The U.S. stock market is running up against a few major headwinds. These headwinds will likely cause the S&P to fall below 2000 again in the short term. Here are the 3 headwinds.

The 200 daily moving average

There is a common pattern among all big U.S. stock market corrections. When the U.S. stock market's bottom is in, it almost always makes a big retracement after the S&P 500 rallies to its 200 daily moving average.

This is typically the first pause in the emerging rally. Since first pauses are usually the biggest pullbacks, this retracement can usually fall to the 61.8% - 76.4% fibonacci retracement level.

The following charts illustrate that big 61.8% retracements usually occur when the S&P first rallies to the 200 daily moving average.

This chart shows the big correction of 2010. The S&P retraced almost 76.4% after it rallied to the 200 daily moving average.
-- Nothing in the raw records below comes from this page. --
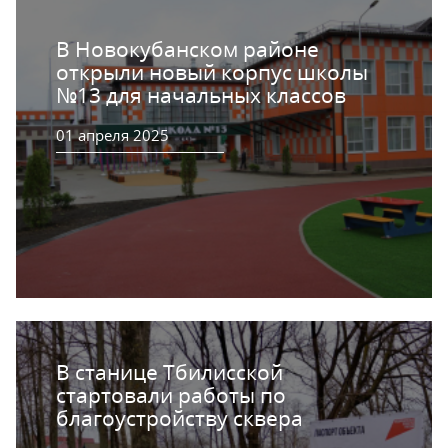
В Новокубанском районе
открыли новый корпус школы
№13 для начальных классов
01 апреля 2025
В станице Тбилисской
стартовали работы по
благоустройству сквера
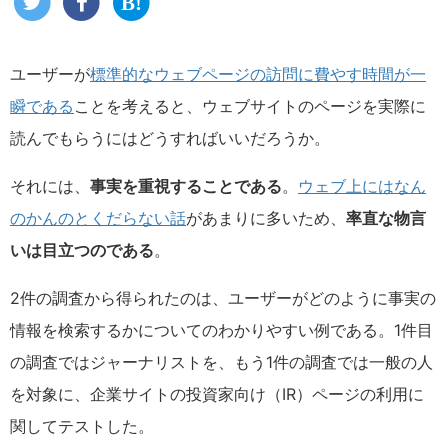
ユーザーが
標準的なウェブページの訪問に費やす時間が一
瞬である
ことを考えると、ウェブサイトのページを実際に
読んでもらうにはどうすればいいだろうか。
それには、
事実を重視することである
。
ウェブ上にはなん
のかんのとくだらない話
があまりに多いため、
率直な物言
いは目立つのである
。
2件の調査から得られたのは、ユーザーがどのように事実の
情報を検索するかについてのわかりやすい例である。1件目
の調査ではジャーナリストを、もう1件の調査では一般の人
を対象に、企業サイトの投資家向け（IR）ページの利用に
関してテストした。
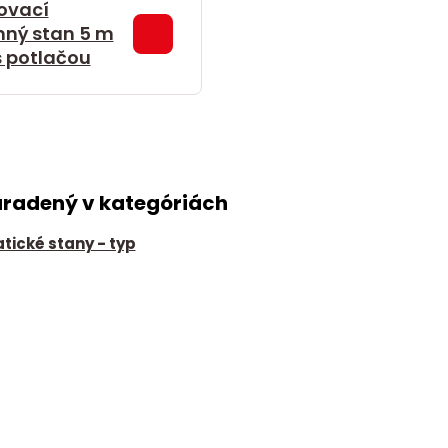
ovací
mný stan 5 m
s potlačou
aradený v kategóriách
ické stany - typ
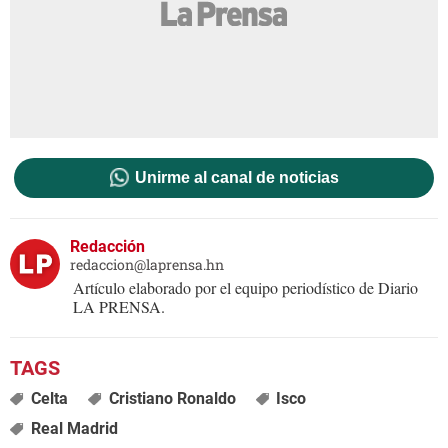
Unirme al canal de noticias
Redacción
redaccion@laprensa.hn
Artículo elaborado por el equipo periodístico de Diario
LA PRENSA.
Celta
Cristiano Ronaldo
Isco
Real Madrid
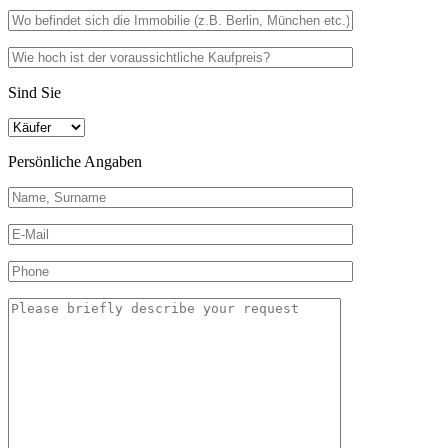
Sind Sie
Persönliche Angaben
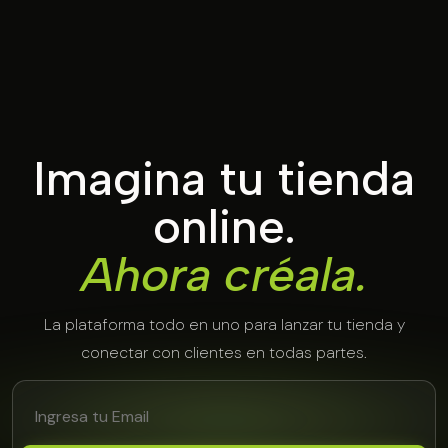
Imagina tu tienda
online.
Ahora créala.
La plataforma todo en uno para lanzar tu tienda y
conectar con clientes en todas partes.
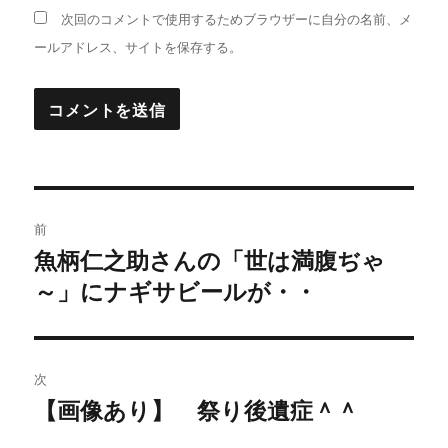
次回のコメントで使用するためブラウザーに自分の名前、メ
ールアドレス、サイトを保存する。
投
前
稿
魚柄仁之助さんの「世は満腹ぢゃ
過
～」にナギサビールが・・
去
ナ
の
ビ
投
稿:
ゲ
次
【画像あり】 祭り後遺症＾＾
次
ー
の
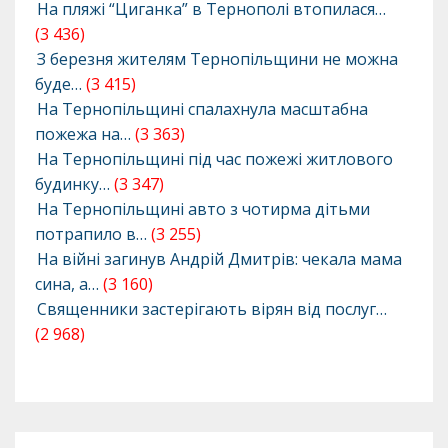
На пляжі “Циганка” в Тернополі втопилася…
(3 436)
З березня жителям Тернопільщини не можна
буде…
(3 415)
На Тернопільщині спалахнула масштабна
пожежа на…
(3 363)
На Тернопільщині під час пожежі житлового
будинку…
(3 347)
На Тернопільщині авто з чотирма дітьми
потрапило в…
(3 255)
На війні загинув Андрій Дмитрів: чекала мама
сина, а…
(3 160)
Священники застерігають вірян від послуг…
(2 968)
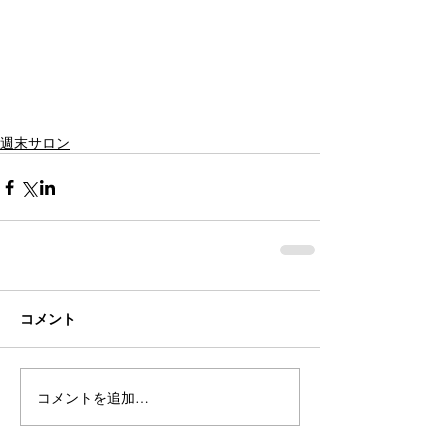
週末サロン
コメント
コメントを追加…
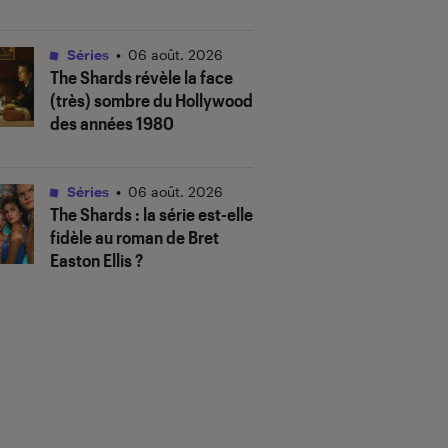
Séries
•
06 août. 2026
The Shards
révèle la face
(très) sombre du Hollywood
des années 1980
Séries
•
06 août. 2026
The Shards
: la série est-elle
fidèle au roman de Bret
Easton Ellis ?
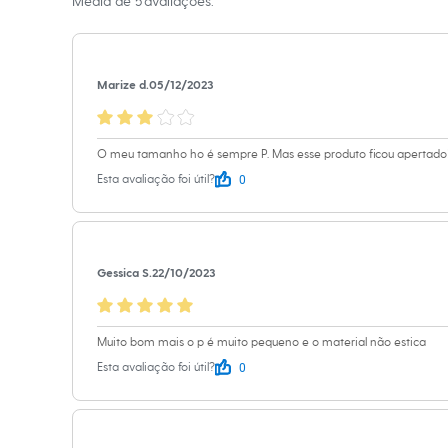
A gente se encontra na
Média de
5
avaliações.
Sapatos
Sandálias e Papetes
Informacoes gerai
Tênis
Moda esportiva
Material
:
Visco
Acessórios
Marize d.
05/12/2023
Cor
:
Rosa
Bermudas
Camisetas
Manga
:
Sem m
Calças
Marcas
:
Clock
Calçados
O meu tamanho ho é sempre P. Mas esse produto ficou apertado
Tipo
:
Regata
Regatas
0
Esta avaliação foi útil?
Moda íntima
Gênero
:
Femin
Cuecas
Meias
Pijamas
Moda praia
Gessica S.
22/10/2023
Personagens
Plus size
Blusas e Camisetas
Calças
Muito bom mais o p é muito pequeno e o material não estica
Camisas
0
Casacos e Jaquetas
Esta avaliação foi útil?
Jeans
Moda esportiva
Shorts e Bermudas
Todos os produtos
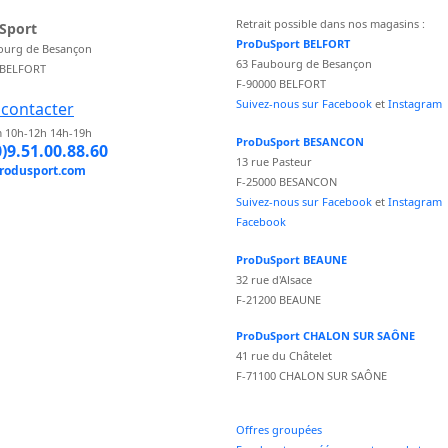
Retrait possible dans nos magasins :
Sport
ProDuSport BELFORT
ourg de Besançon
63 Faubourg de Besançon
 BELFORT
F-90000 BELFORT
Suivez-nous sur Facebook
et
Instagram
contacter
 10h-12h 14h-19h
ProDuSport BESANCON
0)9.51.00.88.60
13 rue Pasteur
rodusport.com
F-25000 BESANCON
Suivez-nous sur Facebook
et
Instagram
Facebook
ProDuSport BEAUNE
32 rue d'Alsace
F-21200 BEAUNE
ProDuSport CHALON SUR SAÔNE
41 rue du Châtelet
F-71100 CHALON SUR SAÔNE
Offres groupées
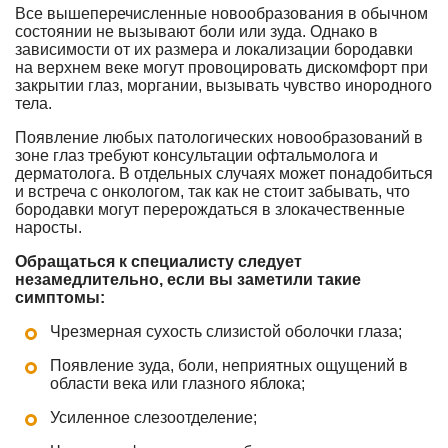
Все вышеперечисленные новообразования в обычном
состоянии не вызывают боли или зуда. Однако в
зависимости от их размера и локализации бородавки
на верхнем веке могут провоцировать дискомфорт при
закрытии глаз, моргании, вызывать чувство инородного
тела.
Появление любых патологических новообразований в
зоне глаз требуют консультации офтальмолога и
дерматолога. В отдельных случаях может понадобиться
и встреча с онкологом, так как не стоит забывать, что
бородавки могут перерождаться в злокачественные
наросты.
Обращаться к специалисту следует
незамедлительно, если вы заметили такие
симптомы:
Чрезмерная сухость слизистой оболочки глаза;
Появление зуда, боли, неприятных ощущений в
области века или глазного яблока;
Усиленное слезоотделение;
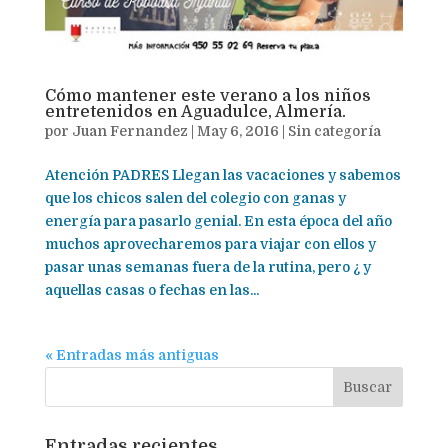
Cómo mantener este verano a los niños
entretenidos en Aguadulce, Almería.
por
Juan Fernandez
|
May 6, 2016
|
Sin categoría
Atención PADRES Llegan las vacaciones y sabemos
que los chicos salen del colegio con ganas y
energía para pasarlo genial. En esta época del año
muchos aprovecharemos para viajar con ellos y
pasar unas semanas fuera de la rutina, pero ¿ y
aquellas casas o fechas en las...
« Entradas más antiguas
Entradas recientes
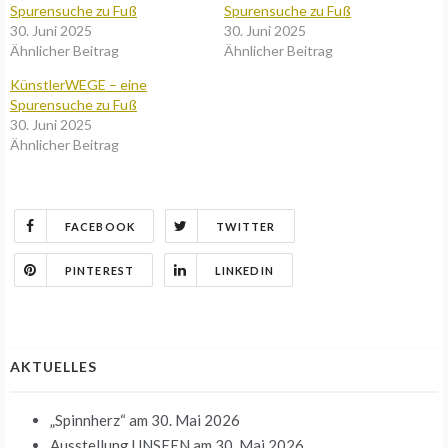
Spurensuche zu Fuß
Spurensuche zu Fuß
30. Juni 2025
30. Juni 2025
Ähnlicher Beitrag
Ähnlicher Beitrag
KünstlerWEGE – eine
Spurensuche zu Fuß
30. Juni 2025
Ähnlicher Beitrag
FACEBOOK
TWITTER
PINTEREST
LINKEDIN
AKTUELLES
„Spinnherz“
am 30. Mai 2026
Ausstellung UNSEEN
am 30. Mai 2026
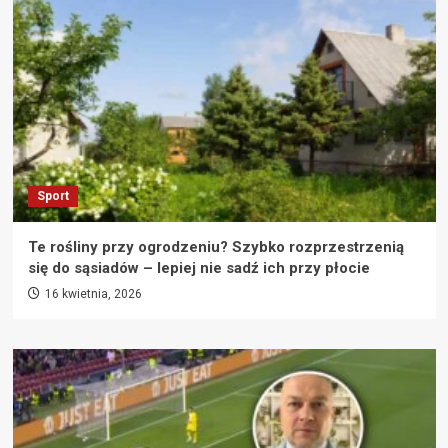
Sport
Te rośliny przy ogrodzeniu? Szybko rozprzestrzenią
się do sąsiadów – lepiej nie sadź ich przy płocie
16 kwietnia, 2026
Notice how the S&P overshot the 200 sma for a few days before falling below that moving average.

2010 200sma resistance

 

This chart shows the big correction of 2011. The S&P surged past the 200 sma for 1 day and then instantly reversed down. It retraced exactly 61.8%. The interesting thing here is that the S&P actually pulled back from the 200 sma resistance twice instead of just once.

2011 200sma resistance

 

This chart demonstrates the big correction of 1990. The S&P almost reached the 200 sma - it fell shy by just 1 point. Then it retraced exactly 61.8% before rallying to new highs.

1990 200sma resistance

 

As you can see, the S&P sometimes overshoots or undershoots the 200 daily moving average before retracing 61.8%. That's why many traders believe that the S&P will rally to 2070 (10 points above the current 200 sma) before retracing 61.8%.

Today's price action is actually very bearish for the short term. After consolidating in the 2020-2035 range, the S&P gapped up today and almost reached the 200 daily moving average, which is at 2060 right now. This is a very common pattern that occurs before the S&P is about to retrace 61.8%. Should the S&P reverse down tomorrow, today's daily bar will look like a reversal "hammer pattern" (candlestick pattern).

Q3 earnings season is mostly over

Q3 earnings season has mostly come and gone. We only have a few earnings reports left, and those are primarily in the technology sector. There's a very interesting pattern that's been going on this earnings season.

Some earnings reports have been terrible while others beat expectations. Regardless of whether it beat or missed expectations, most stocks have gone up on their earnings reports for a few days!

After rising on their earnings reports, most of these stocks have made flat tops and ceased to rise. In other words, the S&P 500 index is rising due to the rotation of these individual stocks. With earnings season mostly complete, there are very few individual stocks that can push the S&P 500 index higher. If individual stocks aren't going to push the index higher, then they can only push the index lower.

The U.S. dollar is going higher

Correlation between the U.S. stock market and the U.S. dollar has been pretty strong this year. After consolidating for many months, the U.S. dollar is finally ready to break out higher from its bull flag pattern.

A stronger U.S. dollar is bearish for the U.S. stock market in the short term.

usd index

 

I am currently sitting on 100% cash.